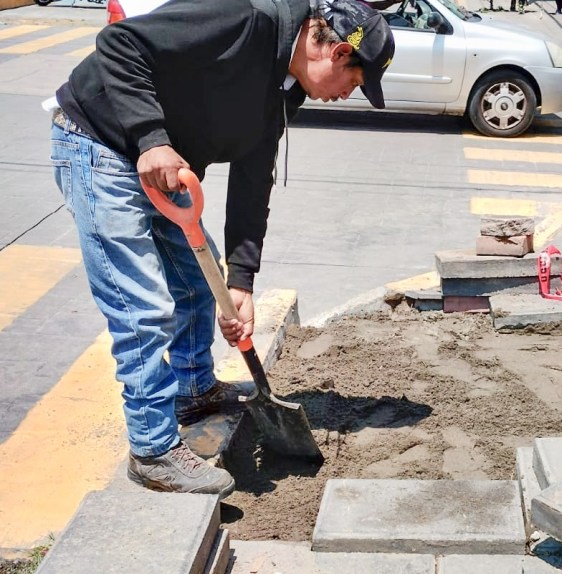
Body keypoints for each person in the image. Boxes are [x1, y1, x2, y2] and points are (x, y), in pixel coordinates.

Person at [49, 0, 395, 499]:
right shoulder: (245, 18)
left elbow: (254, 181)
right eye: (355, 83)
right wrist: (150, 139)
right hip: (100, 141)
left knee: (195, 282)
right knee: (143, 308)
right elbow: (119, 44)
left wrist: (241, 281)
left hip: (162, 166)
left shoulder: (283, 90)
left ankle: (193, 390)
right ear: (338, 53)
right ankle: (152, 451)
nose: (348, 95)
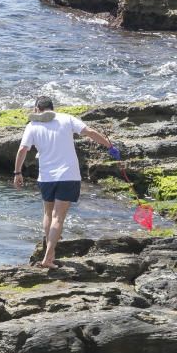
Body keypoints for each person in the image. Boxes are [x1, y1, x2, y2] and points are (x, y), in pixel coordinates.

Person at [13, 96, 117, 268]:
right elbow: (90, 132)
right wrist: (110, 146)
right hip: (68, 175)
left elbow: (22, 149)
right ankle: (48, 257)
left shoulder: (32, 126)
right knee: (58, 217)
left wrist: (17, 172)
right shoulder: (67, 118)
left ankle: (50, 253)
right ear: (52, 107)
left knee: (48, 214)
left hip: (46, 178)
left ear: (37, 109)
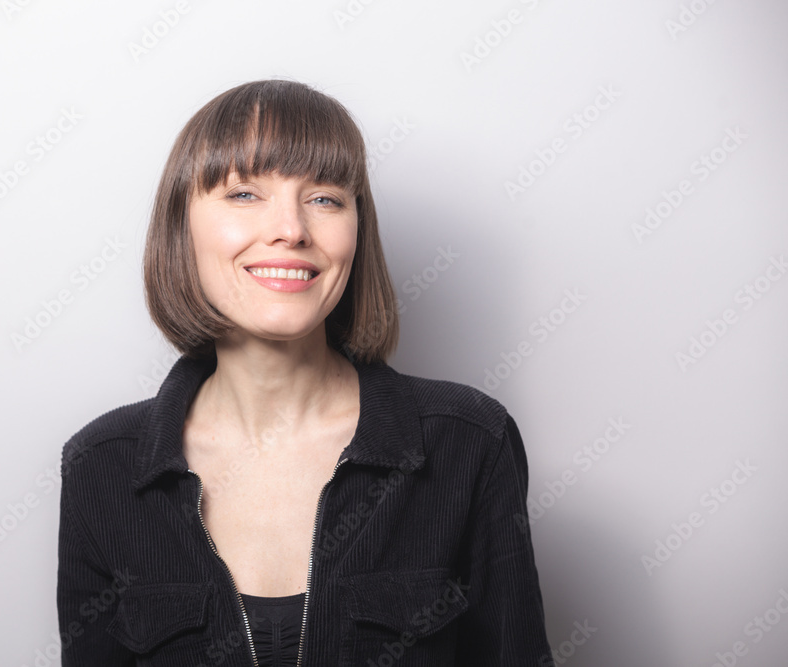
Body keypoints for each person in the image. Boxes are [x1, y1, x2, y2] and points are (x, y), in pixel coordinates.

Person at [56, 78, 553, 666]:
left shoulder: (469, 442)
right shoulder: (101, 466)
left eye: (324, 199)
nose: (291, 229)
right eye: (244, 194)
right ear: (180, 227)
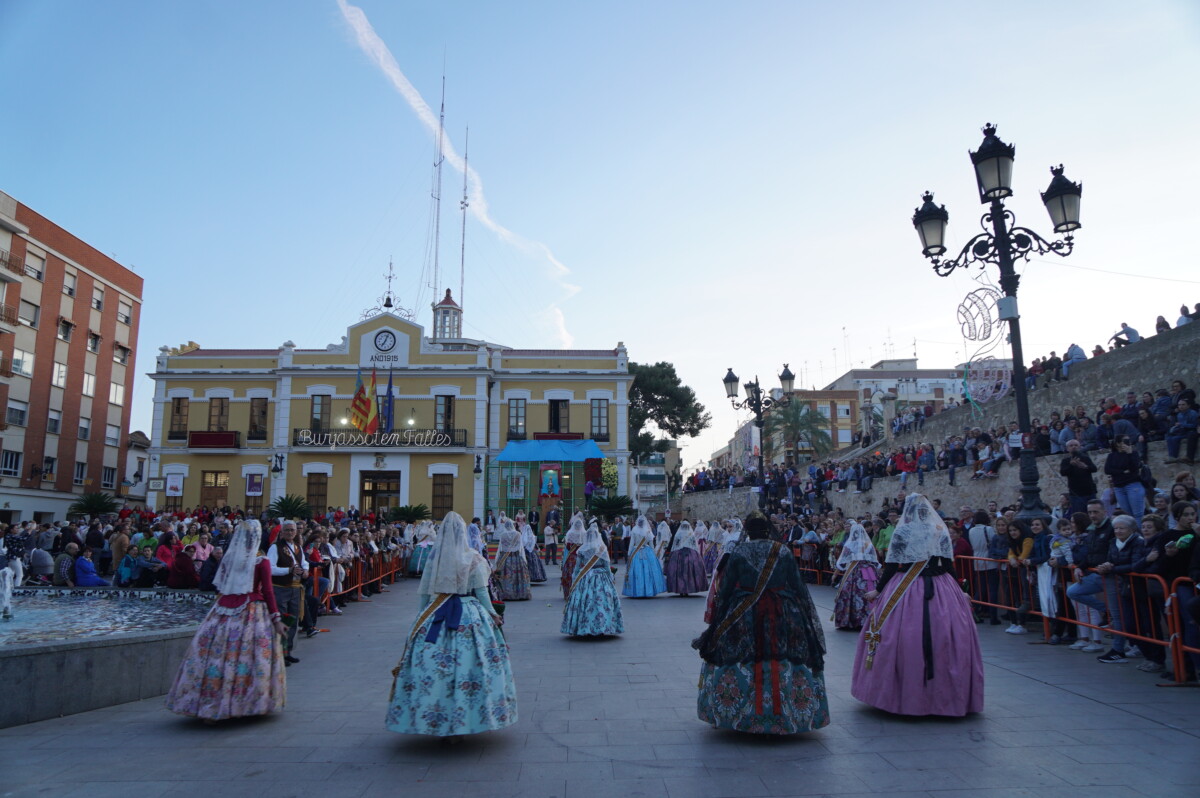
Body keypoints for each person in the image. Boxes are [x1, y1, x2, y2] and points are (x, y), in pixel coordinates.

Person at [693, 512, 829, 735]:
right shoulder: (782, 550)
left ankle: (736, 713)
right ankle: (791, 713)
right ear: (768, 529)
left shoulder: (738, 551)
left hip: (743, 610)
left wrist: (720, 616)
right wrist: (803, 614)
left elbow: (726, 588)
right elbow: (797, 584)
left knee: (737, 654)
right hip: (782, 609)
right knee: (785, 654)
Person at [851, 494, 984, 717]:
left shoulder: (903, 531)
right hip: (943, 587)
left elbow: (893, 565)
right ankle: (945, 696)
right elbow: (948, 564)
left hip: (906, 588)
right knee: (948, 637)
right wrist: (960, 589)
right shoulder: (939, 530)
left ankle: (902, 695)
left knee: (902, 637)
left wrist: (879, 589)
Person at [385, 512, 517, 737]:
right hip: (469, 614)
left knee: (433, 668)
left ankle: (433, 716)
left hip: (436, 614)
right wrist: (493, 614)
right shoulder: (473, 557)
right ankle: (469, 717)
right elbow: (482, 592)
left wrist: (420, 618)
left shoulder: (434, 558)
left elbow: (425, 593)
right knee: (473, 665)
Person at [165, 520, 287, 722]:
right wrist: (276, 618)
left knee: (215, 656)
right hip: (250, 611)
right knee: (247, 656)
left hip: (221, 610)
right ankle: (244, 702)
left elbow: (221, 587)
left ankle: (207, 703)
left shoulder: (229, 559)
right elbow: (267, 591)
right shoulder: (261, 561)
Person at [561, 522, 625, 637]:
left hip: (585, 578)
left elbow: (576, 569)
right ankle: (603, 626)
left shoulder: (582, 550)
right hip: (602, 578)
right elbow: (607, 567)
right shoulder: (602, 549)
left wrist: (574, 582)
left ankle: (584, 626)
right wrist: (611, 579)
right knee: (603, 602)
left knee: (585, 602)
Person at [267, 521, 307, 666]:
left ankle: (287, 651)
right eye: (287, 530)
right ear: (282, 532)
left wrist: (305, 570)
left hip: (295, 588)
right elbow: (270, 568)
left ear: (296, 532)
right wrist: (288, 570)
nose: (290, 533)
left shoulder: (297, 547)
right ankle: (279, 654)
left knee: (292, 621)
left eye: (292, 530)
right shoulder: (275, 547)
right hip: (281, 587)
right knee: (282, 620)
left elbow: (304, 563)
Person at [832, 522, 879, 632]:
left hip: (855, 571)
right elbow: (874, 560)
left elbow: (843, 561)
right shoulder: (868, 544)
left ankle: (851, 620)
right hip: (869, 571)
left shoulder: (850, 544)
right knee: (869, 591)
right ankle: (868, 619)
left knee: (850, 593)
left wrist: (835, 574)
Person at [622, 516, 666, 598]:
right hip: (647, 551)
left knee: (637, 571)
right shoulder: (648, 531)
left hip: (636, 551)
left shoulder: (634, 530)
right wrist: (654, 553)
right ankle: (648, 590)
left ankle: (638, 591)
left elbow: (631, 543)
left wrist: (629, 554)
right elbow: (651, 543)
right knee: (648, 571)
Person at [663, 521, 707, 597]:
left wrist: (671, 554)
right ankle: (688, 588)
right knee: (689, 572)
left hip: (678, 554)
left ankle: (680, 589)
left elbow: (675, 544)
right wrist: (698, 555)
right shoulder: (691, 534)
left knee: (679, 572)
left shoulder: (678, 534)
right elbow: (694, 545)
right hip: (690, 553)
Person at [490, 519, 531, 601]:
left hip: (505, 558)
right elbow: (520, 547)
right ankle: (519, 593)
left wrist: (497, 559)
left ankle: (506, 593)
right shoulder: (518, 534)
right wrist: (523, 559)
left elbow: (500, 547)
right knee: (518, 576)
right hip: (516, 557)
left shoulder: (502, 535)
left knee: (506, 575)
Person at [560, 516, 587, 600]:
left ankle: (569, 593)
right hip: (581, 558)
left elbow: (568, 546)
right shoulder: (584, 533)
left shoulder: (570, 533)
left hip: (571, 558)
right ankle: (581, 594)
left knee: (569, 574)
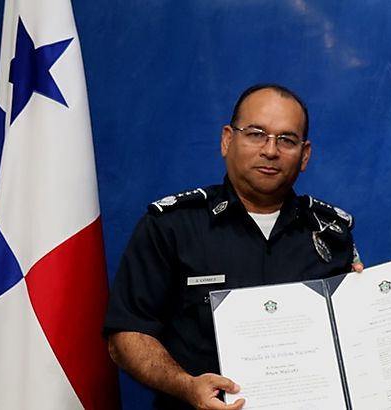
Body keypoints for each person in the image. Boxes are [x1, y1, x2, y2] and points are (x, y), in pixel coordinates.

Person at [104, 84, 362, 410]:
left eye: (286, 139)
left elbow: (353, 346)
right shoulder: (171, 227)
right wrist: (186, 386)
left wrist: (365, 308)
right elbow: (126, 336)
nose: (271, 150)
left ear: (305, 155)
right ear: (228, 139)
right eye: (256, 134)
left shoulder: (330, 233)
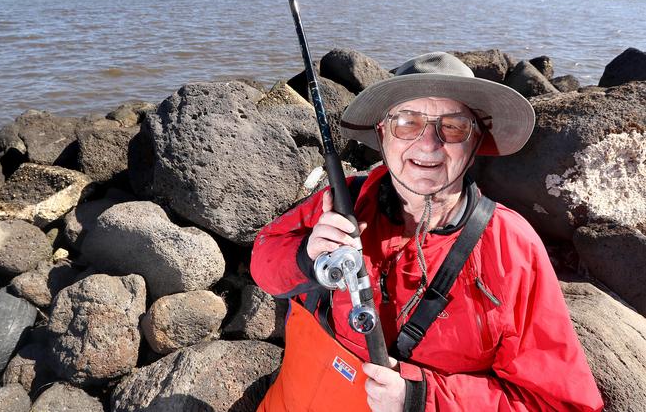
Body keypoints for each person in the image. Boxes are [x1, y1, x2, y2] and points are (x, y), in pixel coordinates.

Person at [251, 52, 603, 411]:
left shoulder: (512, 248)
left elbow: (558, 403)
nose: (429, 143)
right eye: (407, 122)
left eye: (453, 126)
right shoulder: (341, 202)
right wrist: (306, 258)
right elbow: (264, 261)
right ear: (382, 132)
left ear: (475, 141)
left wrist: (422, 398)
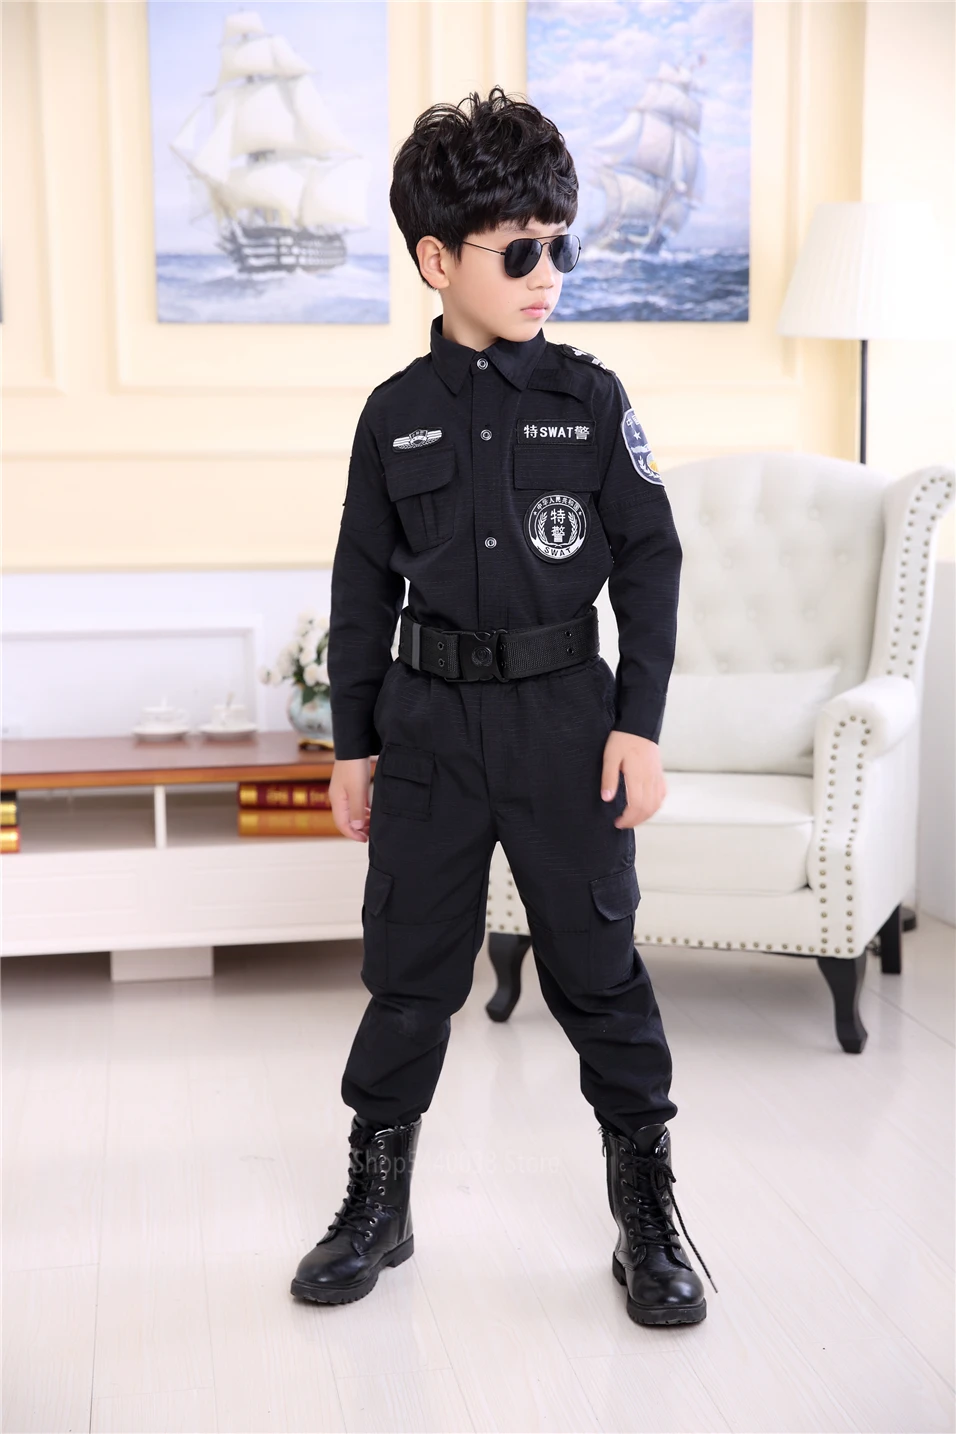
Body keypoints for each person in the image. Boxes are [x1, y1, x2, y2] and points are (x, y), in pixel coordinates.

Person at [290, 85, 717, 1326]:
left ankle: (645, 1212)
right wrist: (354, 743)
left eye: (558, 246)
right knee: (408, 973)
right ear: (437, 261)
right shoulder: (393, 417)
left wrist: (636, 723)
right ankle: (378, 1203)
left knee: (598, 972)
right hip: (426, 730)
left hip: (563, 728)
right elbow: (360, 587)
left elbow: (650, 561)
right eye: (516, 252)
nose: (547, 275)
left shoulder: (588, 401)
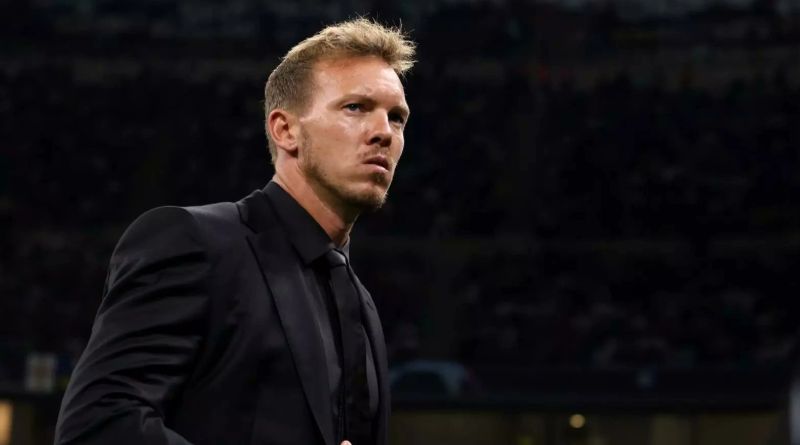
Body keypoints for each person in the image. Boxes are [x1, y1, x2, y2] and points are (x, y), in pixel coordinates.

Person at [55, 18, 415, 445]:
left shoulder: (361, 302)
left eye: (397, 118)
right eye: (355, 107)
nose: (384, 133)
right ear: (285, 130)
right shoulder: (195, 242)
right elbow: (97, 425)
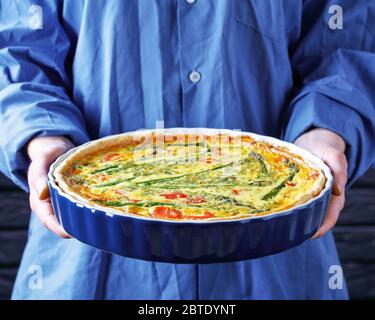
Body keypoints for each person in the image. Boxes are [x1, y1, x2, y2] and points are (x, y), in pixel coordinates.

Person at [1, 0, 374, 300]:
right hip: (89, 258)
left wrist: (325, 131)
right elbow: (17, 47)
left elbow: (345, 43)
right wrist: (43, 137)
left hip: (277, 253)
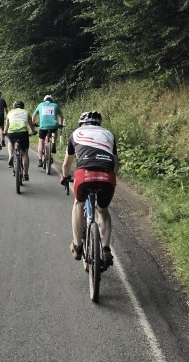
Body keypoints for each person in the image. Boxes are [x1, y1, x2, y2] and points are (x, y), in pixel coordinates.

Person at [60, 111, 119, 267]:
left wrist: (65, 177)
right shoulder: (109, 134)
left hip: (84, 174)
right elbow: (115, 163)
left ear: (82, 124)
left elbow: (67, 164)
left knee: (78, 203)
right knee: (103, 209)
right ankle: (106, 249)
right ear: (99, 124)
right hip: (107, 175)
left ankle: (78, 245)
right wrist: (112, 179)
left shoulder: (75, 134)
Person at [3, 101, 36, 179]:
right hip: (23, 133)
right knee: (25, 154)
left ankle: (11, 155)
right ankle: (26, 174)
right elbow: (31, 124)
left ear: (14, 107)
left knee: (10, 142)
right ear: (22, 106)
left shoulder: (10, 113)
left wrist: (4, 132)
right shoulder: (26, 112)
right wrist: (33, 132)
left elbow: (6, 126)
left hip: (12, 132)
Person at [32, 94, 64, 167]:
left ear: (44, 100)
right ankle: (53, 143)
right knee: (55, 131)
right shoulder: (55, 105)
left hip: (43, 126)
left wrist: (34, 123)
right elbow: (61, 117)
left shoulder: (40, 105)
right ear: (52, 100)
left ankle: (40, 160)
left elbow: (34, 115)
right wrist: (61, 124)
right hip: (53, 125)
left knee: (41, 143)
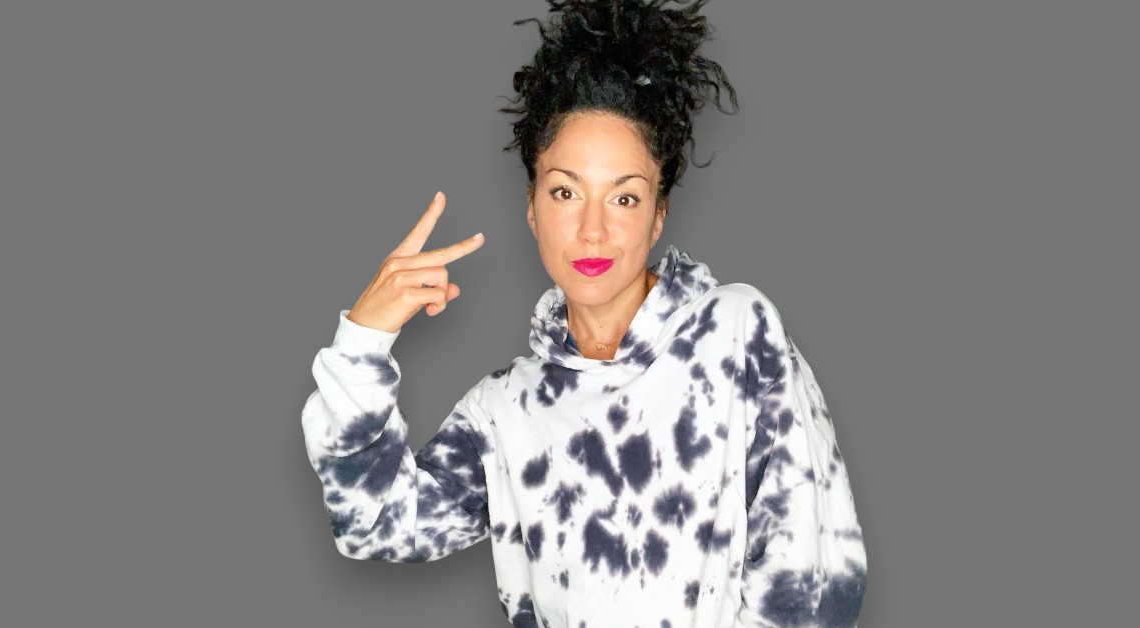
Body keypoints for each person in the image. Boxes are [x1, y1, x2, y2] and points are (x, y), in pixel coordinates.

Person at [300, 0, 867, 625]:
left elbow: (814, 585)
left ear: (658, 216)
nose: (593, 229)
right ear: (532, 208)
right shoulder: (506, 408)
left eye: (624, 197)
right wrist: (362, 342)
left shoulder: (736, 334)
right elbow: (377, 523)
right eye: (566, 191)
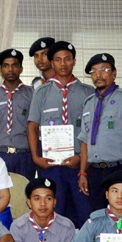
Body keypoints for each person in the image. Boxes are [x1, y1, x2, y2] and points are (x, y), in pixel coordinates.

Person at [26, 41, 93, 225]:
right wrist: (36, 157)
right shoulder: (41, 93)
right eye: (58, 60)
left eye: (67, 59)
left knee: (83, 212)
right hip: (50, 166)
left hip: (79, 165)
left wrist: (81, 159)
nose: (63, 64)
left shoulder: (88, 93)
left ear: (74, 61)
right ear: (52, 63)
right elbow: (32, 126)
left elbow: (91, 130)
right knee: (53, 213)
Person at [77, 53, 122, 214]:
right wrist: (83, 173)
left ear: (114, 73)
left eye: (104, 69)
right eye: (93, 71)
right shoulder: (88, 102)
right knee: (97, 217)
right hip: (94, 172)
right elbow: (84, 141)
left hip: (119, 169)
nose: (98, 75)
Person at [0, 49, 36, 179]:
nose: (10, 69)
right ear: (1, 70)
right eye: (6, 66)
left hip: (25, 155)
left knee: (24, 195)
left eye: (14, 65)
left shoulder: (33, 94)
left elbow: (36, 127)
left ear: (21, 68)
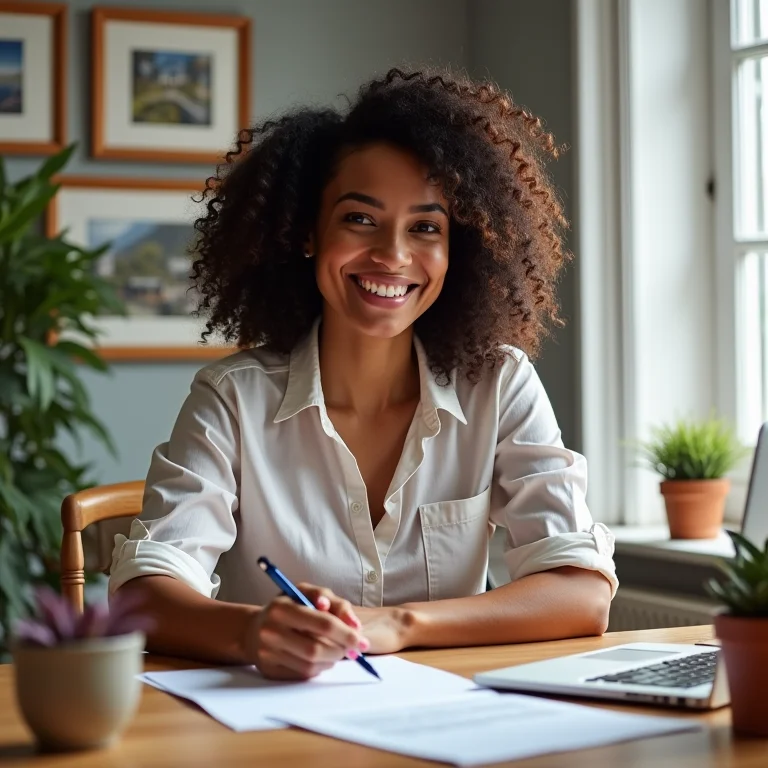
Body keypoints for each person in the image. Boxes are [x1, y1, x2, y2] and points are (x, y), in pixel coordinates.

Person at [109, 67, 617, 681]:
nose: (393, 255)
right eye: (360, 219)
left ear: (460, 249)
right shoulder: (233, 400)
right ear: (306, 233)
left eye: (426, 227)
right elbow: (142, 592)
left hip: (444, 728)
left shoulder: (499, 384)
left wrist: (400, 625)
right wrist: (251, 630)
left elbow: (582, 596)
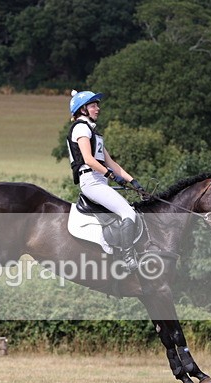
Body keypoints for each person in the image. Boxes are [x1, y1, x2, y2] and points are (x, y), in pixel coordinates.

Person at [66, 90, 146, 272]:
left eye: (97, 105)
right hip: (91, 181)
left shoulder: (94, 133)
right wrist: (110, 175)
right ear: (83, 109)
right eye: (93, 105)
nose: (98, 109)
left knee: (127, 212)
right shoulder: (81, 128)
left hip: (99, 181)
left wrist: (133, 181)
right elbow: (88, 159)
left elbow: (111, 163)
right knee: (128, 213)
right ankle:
━━━━━━━━
* [What to work on]
Each line above that falls between the line with "left ear: (475, 141)" and the line with "right ankle: (26, 174)" should be printed exactly, together with those two lines, but the pictures should not.

* [Written answer]
left ear: (475, 141)
left wrist: (422, 398)
Body keypoints for each person in the image. Boxes are [x1, y1, x2, y2] and points are (x, y), in pixel coordinates.

Person at [290, 85, 717, 1326]:
left ankle: (645, 1212)
right wrist: (354, 743)
left eye: (558, 246)
right knee: (408, 973)
right ear: (437, 261)
right shoulder: (393, 417)
left wrist: (636, 723)
right ankle: (378, 1203)
left knee: (598, 972)
right hip: (426, 730)
left hip: (563, 728)
right elbow: (360, 587)
left elbow: (650, 561)
right eye: (516, 252)
nose: (547, 275)
left shoulder: (588, 401)
Body keypoints for each person in the image. Boxes are [x1, y1, x2, y2] and points are (x, y), in pixel coordinates.

Person at [55, 18, 415, 445]:
left shoulder: (361, 302)
left eye: (397, 118)
right eye: (355, 107)
nose: (384, 133)
right ear: (285, 130)
right shoulder: (195, 242)
right elbow: (97, 425)
Body keypoints for each person in the image. Boxes are [x1, y1, x2, y2] and points are (x, y), in pixel coordinates.

Person at [1, 0, 374, 300]:
right hip: (89, 258)
left wrist: (325, 131)
right elbow: (17, 47)
left elbow: (345, 43)
right wrist: (43, 137)
left hip: (277, 253)
Body keypoints for each person in the image. Boxes are [x1, y1, x2, y2] and points are (x, y), in pixel coordinates.

Person at [60, 111, 119, 267]:
left wrist: (65, 177)
right shoulder: (109, 134)
left hip: (84, 174)
right elbow: (115, 163)
left ear: (82, 124)
left elbow: (67, 164)
left knee: (78, 203)
right knee: (103, 209)
right ankle: (106, 249)
right ear: (99, 124)
right hip: (107, 175)
left ankle: (78, 245)
right wrist: (112, 179)
left shoulder: (75, 134)
Person at [3, 101, 36, 179]:
right hip: (23, 133)
right knee: (25, 154)
left ankle: (11, 155)
right ankle: (26, 174)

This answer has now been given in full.